Pemerintah Didesak Segera Berlakukan Pengganti PP Guru

Written By Juhernaidi on Kamis, 17 Januari 2013 | 10:15:00 PM

Pengurus Besar Persatuan Guru Republik Indonesia (PGRI) kembali mendesak pemerintah agar segera memberlakukan rancangan peraturan pemerintah (RPP) yang akan menggantikan PP Nomor 74 tahun 2008 tentang guru. Sebab, PP itu akan mengatur banyak hal berkaitan dengan guru.

Ketua Umum PGRI, Suslistyo menyatakan, para guru mengharapkan pengesahan RPP itu segera dilakukan agar berbagai persoalan yang dihadapi para guru bisa segera terselesaian. "Saya kira 99 persen guru menunggu itu disahkan, karena di sana akan diatur
persoalan guru yang selama ini tak bisa diselesaikan dengan baik," kata Suslistyo di kantor PB PGRI Jakarta, Rabu (16/1) sore.

Menurutnya, desakan agar RPP segera disahkan akan menjadi salah satu agenda Konferensi Kerja Nasional V PGRI yang digelar di Mataram, NTB, 24-27 Januari nanti.  Rencananya kegiatan yang bakal dihadiri utusan pengurus PGRI se-Indonesia ini juga akan dibuka Mendikbud Mohammad Nuh.

Dalam perubahan PP tentang guru itu, PGRI mengusulkan beberapa hal seperti jam mengajar 24 jam tatap muka.
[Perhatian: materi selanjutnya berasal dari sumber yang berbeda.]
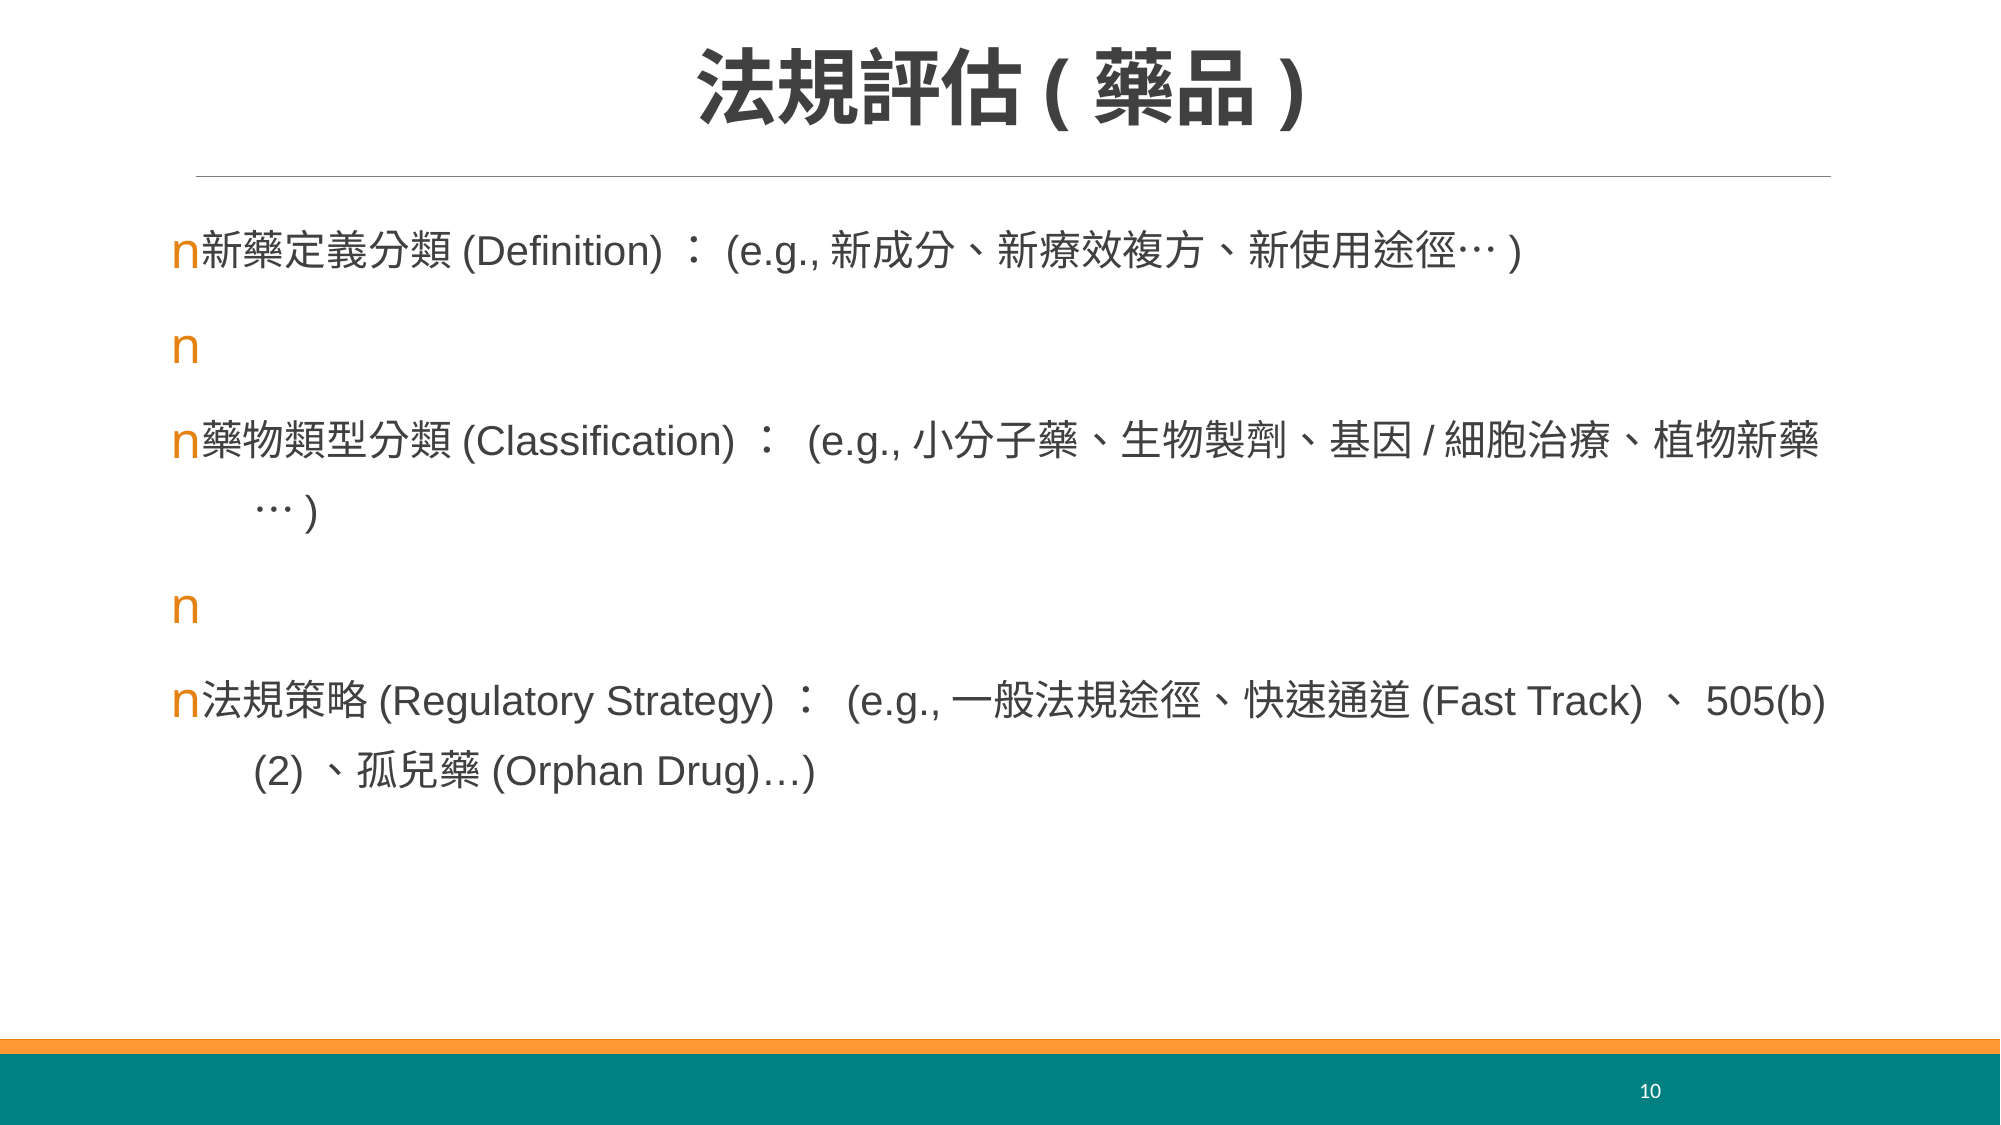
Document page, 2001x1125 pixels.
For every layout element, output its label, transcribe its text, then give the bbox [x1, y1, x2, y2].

text_box [1624, 1059, 1840, 1120]
text_box 法規評估(藥品) [381, 0, 1619, 144]
text_box 新藥定義分類(Definition)：(e.g.,新成分、新療效複方、新使用途徑…) 藥物類型分類(Classification)： (e.g.,小分子藥、生物製劑、基因/細胞治療、植物新藥…) 法規策略(Regulatory Strategy)： (e.g.,一般法規途徑、快速通道(Fast Track)、505(b)(2)、孤兒藥(Orphan Drug)…) [155, 196, 1863, 987]
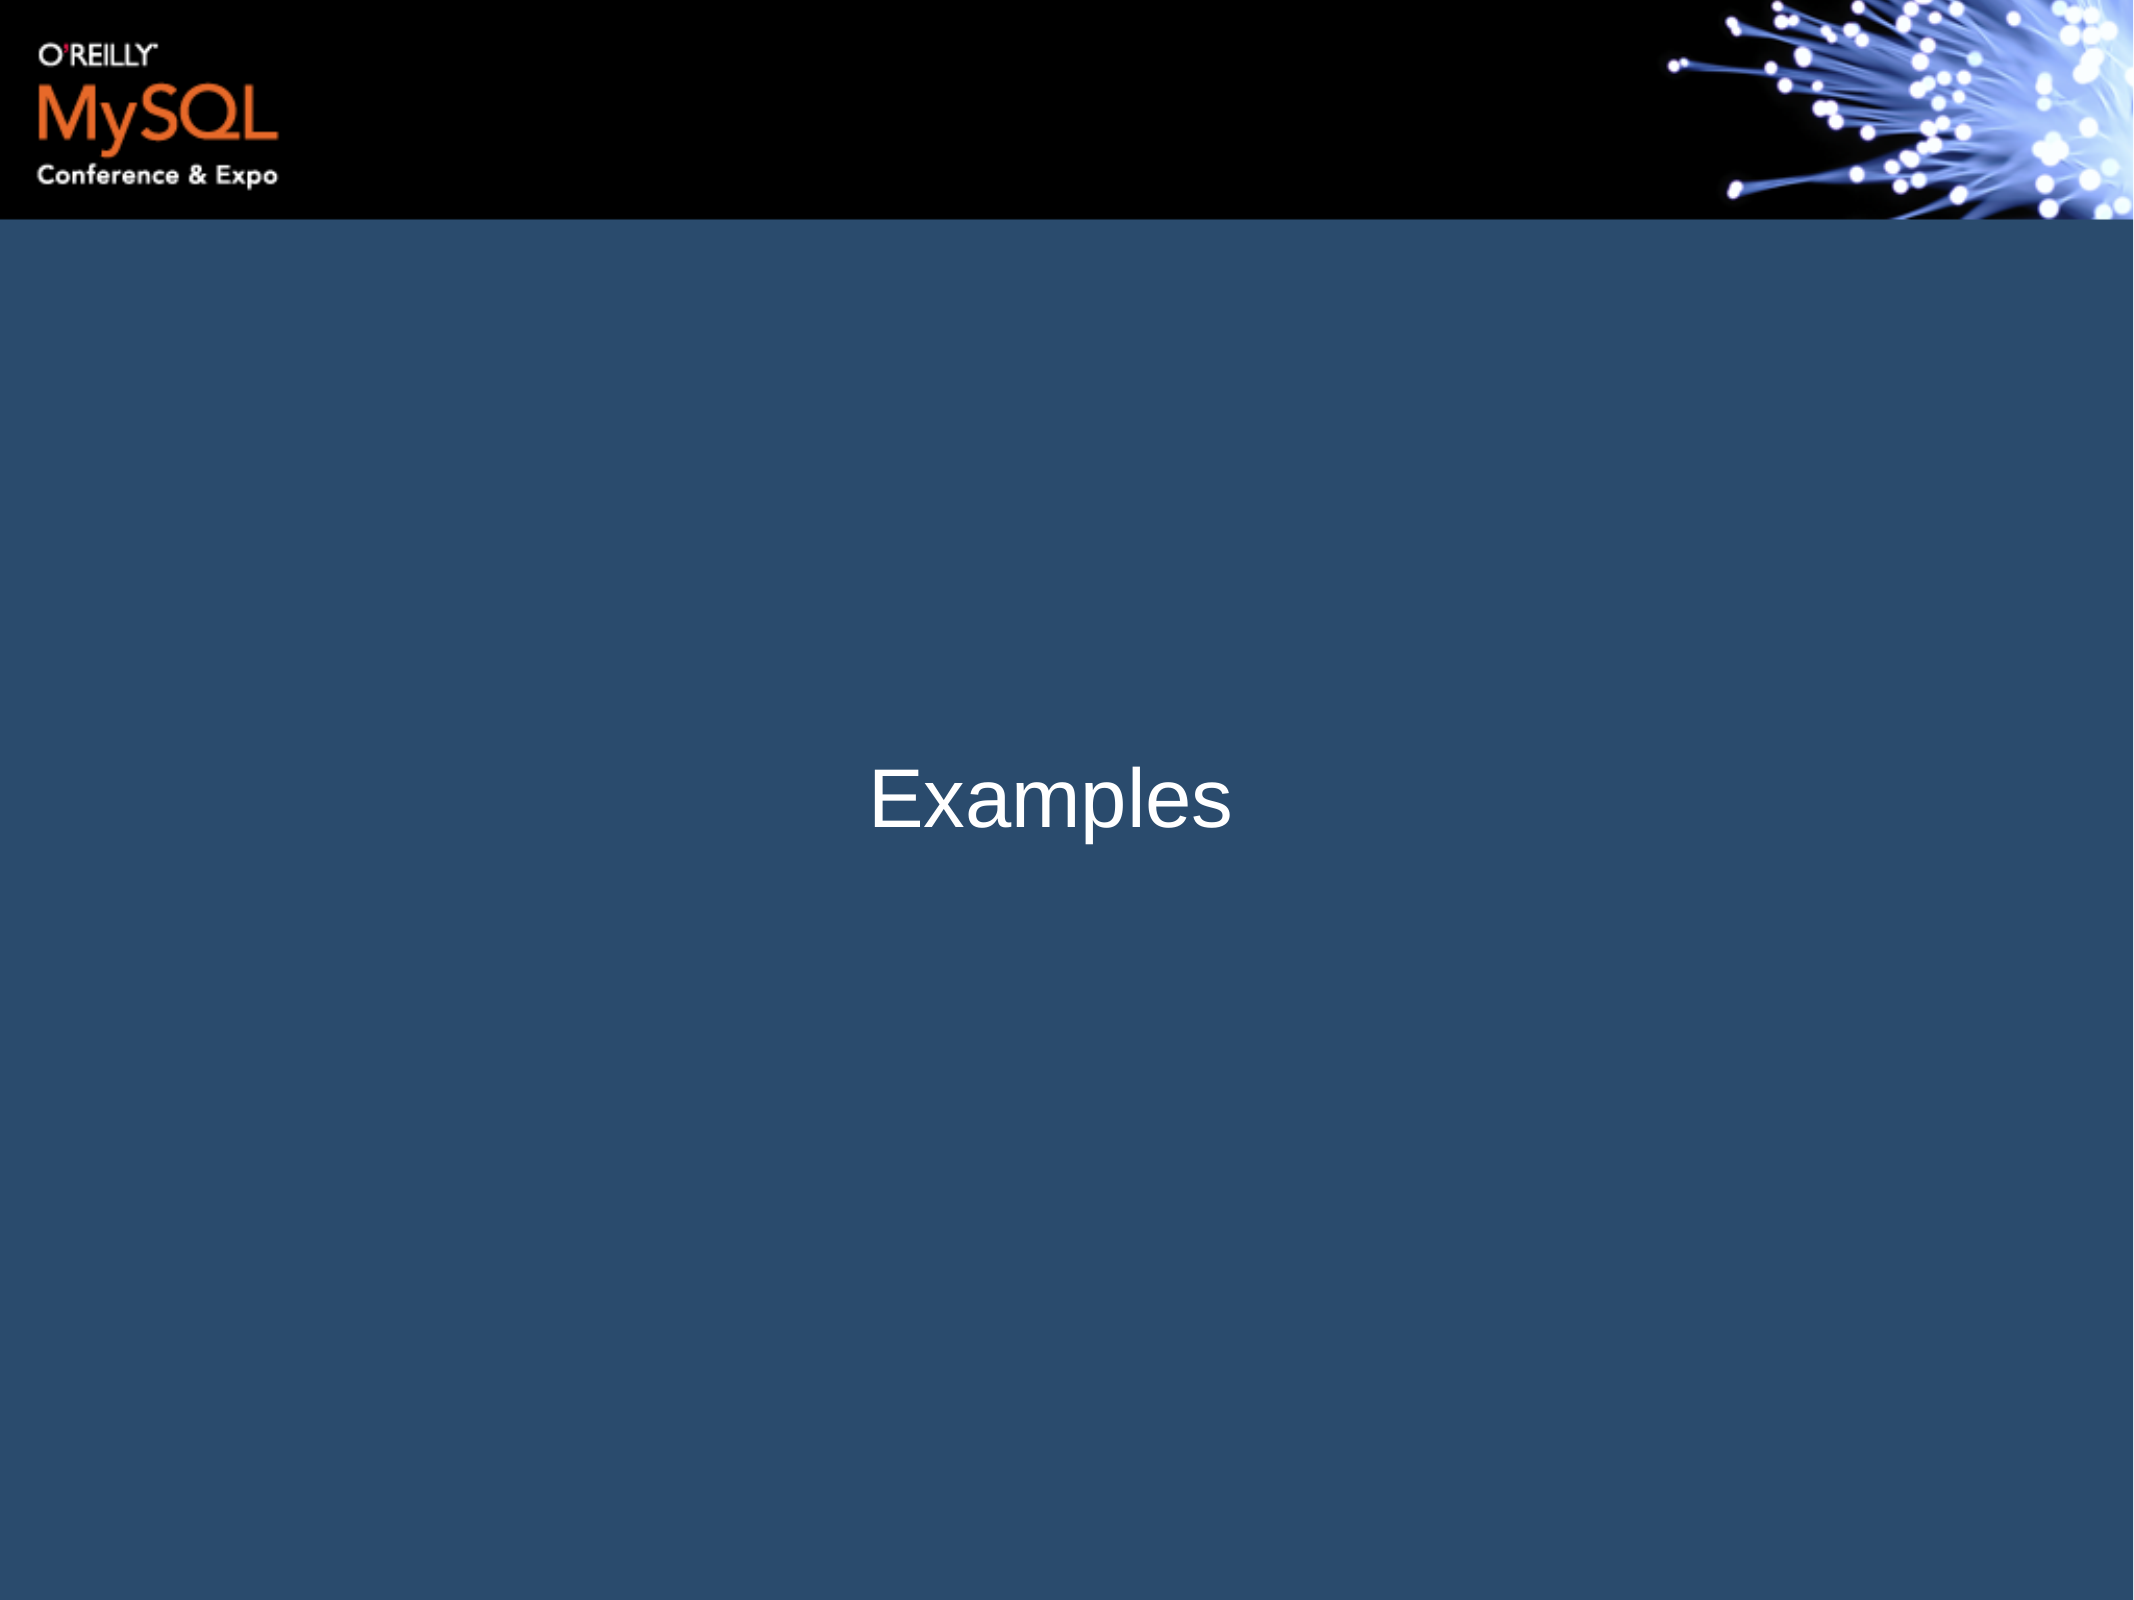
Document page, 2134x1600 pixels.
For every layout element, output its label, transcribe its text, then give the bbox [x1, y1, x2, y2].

Selain itu, diatur pula adanya pengakuan atas kegiatan wali kelas, pembina kegiatan ekstrakurikuler, maupun pembimbing kegiatan kesiswaan. Dengan demikian  beban mengajar guru tidak harus 24 jam tatap muka.

PGRI juga meminta agar guru swasta secara kepegawaian diperlakukan setara guru PNS, dan kesejahteraannya pun ditata agar sesuai UU Guru dan Dosen. Guru honor di sekolah negeri juga harus diakui sebagai guru tetap agar bisa ikut sertifikasi. "Penghasilan minimalnya harus diatur agar di atas kebutuhan minimal," tegas Sulistyo.

Ditambahkannya pula, dalam perubahan atas PP 74 diatur juga perlindungan terhadap guru sebagai antisipasi agar guru tidak menjadi korban politik lokal. Dengan demikian, ke depan kepala daerah tidak bisa seenaknya memutasi guru.

"Di PP 74 itu belum ada bagaimana kalau guru dimutasi jabatan. Kalau nanti sudah diatur, seandainya terjadi mutasi guru tanpa dasar yang jelas, PGRI bisa menggugatnya," tambahnya.